> _Sezione del documento_
^^^^^^^^

Alla fine il mio è stato solo un gesto di eutanasia artistica. Ho ucciso ciò che era già in agonia.

Al suo debutto, La dieta dell’Imperatrice ha meravigliato un po’ tutti coloro che erano abituati al sound dei dischi di Moltheni. C’è un’ispirazione psichedelica di base, infatti. Di quali altri generi vorresti contaminarti?
Non lo so, poiché quando scrivo e lavoro non penso a ciò che vorrei essere. Non sono stato contaminato da nulla, mi interessa solamente lavorare tanto, perché nel lavoro trovo giovamento a tutte le pene della vita.
Vengo e provengo dalla scuola Verdena, in cui nulla è più importante del lavoro.

L’Imperatrice: figura che si staglia per assolutezza e superbia. Chi è davvero? Un’idea di solitudine, un esilio, un desiderio?
Sono e sarò sempre un visionario quindi non so bene rispondere a questa domanda. L’imperatrice siamo noi, è la musica, è l’ignoranza, è la nostra incapacità (innata) di non comprendere la qualità, è la cecità della gente, è forse l’inconscia speranza che tutto finisca il più presto possibile.

Gli scenari bucolici che hai creato finora nei precedenti dischi sono rintracciabili anche nell’ultimo lavoro. “Ridi cerbiatto/ che quaggiù in città/ dove vivo io/ l’uomo è vigliacco”. Il distacco dal mondo contaminato prende il sopravvento. “Femmina è l’amore/ maschio dolore”: c’è o no uno stretto rapporto natura-donna nei tuoi testi?
Vedo la natura come madre severa, e la donna come essere incolpevole, spesso e purtroppo inferiore nei gesti. L’uomo è sbagliato e fa tutto male, la donna è quasi sempre innocente ma nella maggior parte dei casi non arriva alla sufficienza perché complice.

Tutto è Anticristo lo si avverte quasi come l’ultimo tocco noir a seguito dell’Imperatrice. Cosa rappresenta questo ep uscito ad Ottobre 2013?
Nulla di particolarmente speciale. È la giusta e proporzionata prosecuzione de
La dieta dell’imperatrice; è un passo avanti… un qualcosa che la maggior parte dei dischi che si sentono in giro non hanno. È come aprire la porta di casa e uscire. Nel nuovo lavoro dei Julie’s Haircut, ad esempio, si respira questa stessa aria. È un passo avanti senza sapere come e dove si andrà, ma è un qualcosa di dannatamente nuovo, sincero e autentico.

Pensi si possa arrivare a pensare al mondo digitale come ad una buon possibilità di creare una community utile per lo scambio di buona musica in rete? Anche quella più dimenticata…
Non ne ho la più pallida idea. La rete e il web sono un mondo egoistico in cui apparentemente tutto si fa anche per gli altri, ma non è assolutamente così. Internet ha ucciso l’essere umano e comunque in un processo e con delle modalità a mio avviso bellissime, romanticissime. Se penso al domani e ai prossimi trent’anni dinanzi a noi, mi emoziono.. sono quasi ansioso di vivere la nostra fine, mi incuriosisce da morire vedere, nonchè vivere, come finirà tutto.

^^^^^^^^

> _Estratto dei dati_

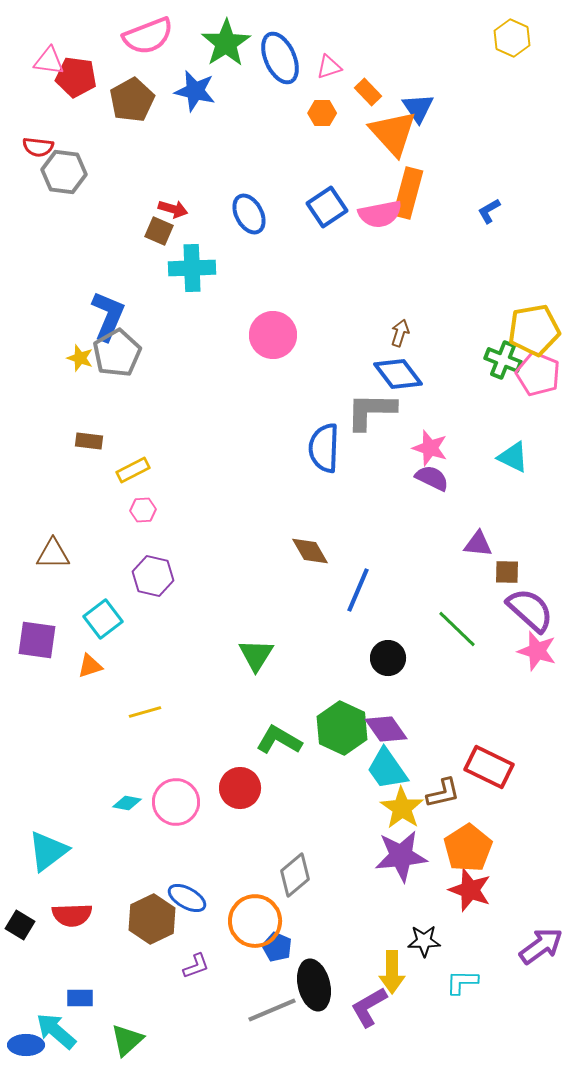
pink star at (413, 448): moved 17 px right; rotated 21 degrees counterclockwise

^^^^^^^^

Secondo la sezione del documento, da quale scuola dichiara di provenire l'intervistato?

> _Risposta al quesito_
Dalla scuola Verdena.